Im Grunde genommen sind es die gleichen Probleme, die Studenten und Arbeiter beunruhigen, und die alle ihren Ursprung in dem Drang nach Gewerkschaftsfreiheit haben.

Die „freie Studentengewerkschaft“, die in Barcelona, Madrid und anderen Universitäten gegründet wurde, ist durch Richterspruch als illegal erklärt worden. Trotzdem setzen die Studenten ihre turbulenten Bemühungen um legale Anerkennung dieser Gewerkschaft fort.

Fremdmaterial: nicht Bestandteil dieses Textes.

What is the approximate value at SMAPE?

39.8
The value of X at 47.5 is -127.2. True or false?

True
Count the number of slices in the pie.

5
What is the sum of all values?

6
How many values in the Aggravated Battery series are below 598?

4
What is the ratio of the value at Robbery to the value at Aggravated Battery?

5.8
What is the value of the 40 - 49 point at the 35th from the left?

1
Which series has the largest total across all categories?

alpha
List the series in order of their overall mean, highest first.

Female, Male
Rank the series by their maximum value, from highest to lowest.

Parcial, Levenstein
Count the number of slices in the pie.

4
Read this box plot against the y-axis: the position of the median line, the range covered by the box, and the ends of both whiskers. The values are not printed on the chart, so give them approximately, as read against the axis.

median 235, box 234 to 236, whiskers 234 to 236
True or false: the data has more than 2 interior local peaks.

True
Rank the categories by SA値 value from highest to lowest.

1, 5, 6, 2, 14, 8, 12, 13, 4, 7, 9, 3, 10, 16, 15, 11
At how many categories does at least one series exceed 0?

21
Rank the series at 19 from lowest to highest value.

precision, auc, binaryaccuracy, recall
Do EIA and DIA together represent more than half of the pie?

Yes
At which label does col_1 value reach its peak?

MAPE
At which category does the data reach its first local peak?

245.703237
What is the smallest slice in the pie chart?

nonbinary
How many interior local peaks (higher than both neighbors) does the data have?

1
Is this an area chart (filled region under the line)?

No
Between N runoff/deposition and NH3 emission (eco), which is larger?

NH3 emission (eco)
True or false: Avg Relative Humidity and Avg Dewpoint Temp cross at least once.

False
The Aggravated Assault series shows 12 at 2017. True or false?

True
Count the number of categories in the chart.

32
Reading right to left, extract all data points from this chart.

Tagtäglich veranstalten sie in der Madrider wirtschaftswissenschaftlichen Fakultät ihre sogenannten „freien“ (illegalen) Versammlungen, um im Anschluß daran auf dem von Polizisten mit Hunden und Spritzenwagen umzingelten Universitätsgelände solange nach Freiheit zu skandieren und Zeitungen zu verbrennen, mit deren Berichterstattung sie nicht einverstanden sind, bis die Ordnungshüter sie knüppelschwingend auseinandertreiben. Nicht selten kommt es dann zu regelrechten Steinschlachten mit Verletzten auf beiden Seiten und zu Verfolgungen, die entweder an den Eingängen der Fakultäten — falls die Polizisten nicht in sie eindringen — oder oftmals im Polizeigefängnis enden. Zurückbleiben scherbenübersäte Straßen.